Alternatives The proposed solution is hopefully a starting point for some discussion, should there be interest in the issue. Suggestions which could help with the refinement and implementation of the proposed solution, or any alternative, would be very welcome.

Disclaimer Please excuse the long read. My understanding of the inner workings of SU2 is limited, therefore I have tried to give a complete description of the assumptions that have led to the issue and the proposed solution. Please let me know if there are mistakes, or if further detail can be useful.

pcarruscag commented 3 years ago

There was a lot of talk about refactoring the shape optimization framework to be able to work completely in memory. I think the idea was not to have more drivers but simply to have more granularity such that you could manipulate the geometry from python (without writing it to files). We also wanted introspection, i.e. you could probe SU2 via python for what variables and functions are available. We also talked about having the projection step (DOT) included in CFD_AD so that you only need to worry about surface sensitivities, note that DEF is already part of CFD for forward mode AD. (talking does not go very far)

If you want to lead this work, we can help you understand the inner workings. We meet every Wednesday at 4pm CET https://meet.jit.si/SU2_DevMeeting to discuss this type of issue.

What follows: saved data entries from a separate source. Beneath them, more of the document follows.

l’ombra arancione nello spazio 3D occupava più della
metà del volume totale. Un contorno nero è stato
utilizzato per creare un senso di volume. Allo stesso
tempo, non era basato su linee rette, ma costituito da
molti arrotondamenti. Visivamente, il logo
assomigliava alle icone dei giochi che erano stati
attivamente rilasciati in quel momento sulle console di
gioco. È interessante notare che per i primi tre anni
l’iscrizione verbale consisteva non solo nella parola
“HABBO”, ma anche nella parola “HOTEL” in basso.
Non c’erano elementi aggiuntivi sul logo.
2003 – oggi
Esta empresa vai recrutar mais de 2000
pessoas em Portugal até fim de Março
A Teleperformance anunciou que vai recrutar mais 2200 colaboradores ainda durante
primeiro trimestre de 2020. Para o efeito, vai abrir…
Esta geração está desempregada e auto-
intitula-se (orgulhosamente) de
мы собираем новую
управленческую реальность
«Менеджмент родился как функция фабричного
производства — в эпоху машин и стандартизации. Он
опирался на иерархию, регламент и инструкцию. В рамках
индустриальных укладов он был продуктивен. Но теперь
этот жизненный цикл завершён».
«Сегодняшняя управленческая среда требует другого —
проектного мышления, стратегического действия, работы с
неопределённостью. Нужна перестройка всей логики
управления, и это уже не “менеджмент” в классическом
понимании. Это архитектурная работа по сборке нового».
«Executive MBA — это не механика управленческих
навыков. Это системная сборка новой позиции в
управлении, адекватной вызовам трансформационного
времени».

aa-g commented 3 years ago

There was a lot of talk about refactoring the shape optimization framework to be able to work completely in memory. I think the idea was not to have more drivers but simply to have more granularity such that you could manipulate the geometry from python (without writing it to files). We also wanted introspection, i.e. you could probe SU2 via python for what variables and functions are available. We also talked about having the projection step (DOT) included in CFD_AD so that you only need to worry about surface sensitivities, note that DEF is already part of CFD for forward mode AD. (talking does not go very far)

If you want to lead this work, we can help you understand the inner workings. We meet every Wednesday at 4pm CET https://meet.jit.si/SU2_DevMeeting to discuss this type of issue.

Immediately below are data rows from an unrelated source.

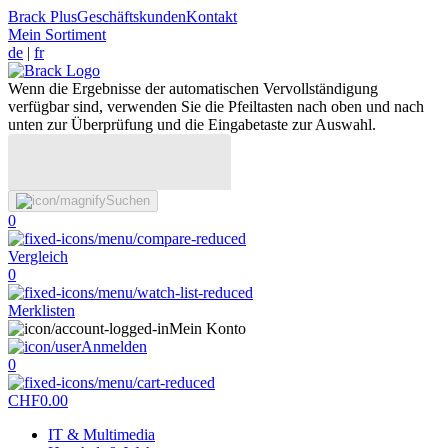
Brack Plus
Geschäftskunden
Kontakt
Mein Sortiment
de
|
fr
Wenn die Ergebnisse der automatischen Vervollständigung
verfügbar sind, verwenden Sie die Pfeiltasten nach oben und nach
unten zur Überprüfung und die Eingabetaste zur Auswahl.
Suchen
0
Vergleich
0
Merklisten
Mein Konto
Anmelden
0
CHF
0.00
IT & Multimedia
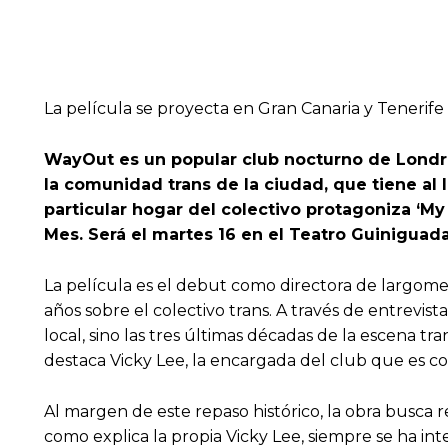
La película se proyecta en Gran Canaria y Teneri
WayOut es un popular club nocturno de Londres
la comunidad trans de la ciudad, que tiene al 
particular hogar del colectivo protagoniza ‘My
Mes. Será el martes 16 en el Teatro Guiniguada 
La película es el debut como directora de largome
años sobre el colectivo trans. A través de entrevis
local, sino las tres últimas décadas de la escena tr
destaca Vicky Lee, la encargada del club que es co
Al margen de este repaso histórico, la obra busca re
como explica la propia Vicky Lee, siempre se ha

Thank you for the quick reply. The discussions you mention sound very promising, I would be glad to join tomorrow afternoon and learn more, so that I might contribute.

One quick remark: I am aware that it is indeed possible to deform the mesh within SU2_CFD, I use this extensively for static aero-elastic analysis. However, I have not been able to have the deformed mesh be written to file at output (in SU2 or CGNS format).

This is fine for aero-elastic updates (movement of the surface due to structural displacements), where it is sufficient to see the deformed mesh in the post-processing files. It becomes impractical though, for design updates (movement of the surface to due to design displacements, i.e. representing changes in the design variables) where the new mesh is a useful intermediate result.

Even if this is just an issue in my configuration file, I think that a stand-alone driver or equivalent of SU2_DEF would remain useful. For each new set of updated design variables during shape optimisation, a single mesh deformation is sufficient to provide the new, updated jig geometry which all of the aerodynamic or aero-elastic analyses (one for each operating point) have in common. There would be no need to initialise the entire SU2_CFD machinery for this step, or to apply the design update separately for each of the SU2 instances.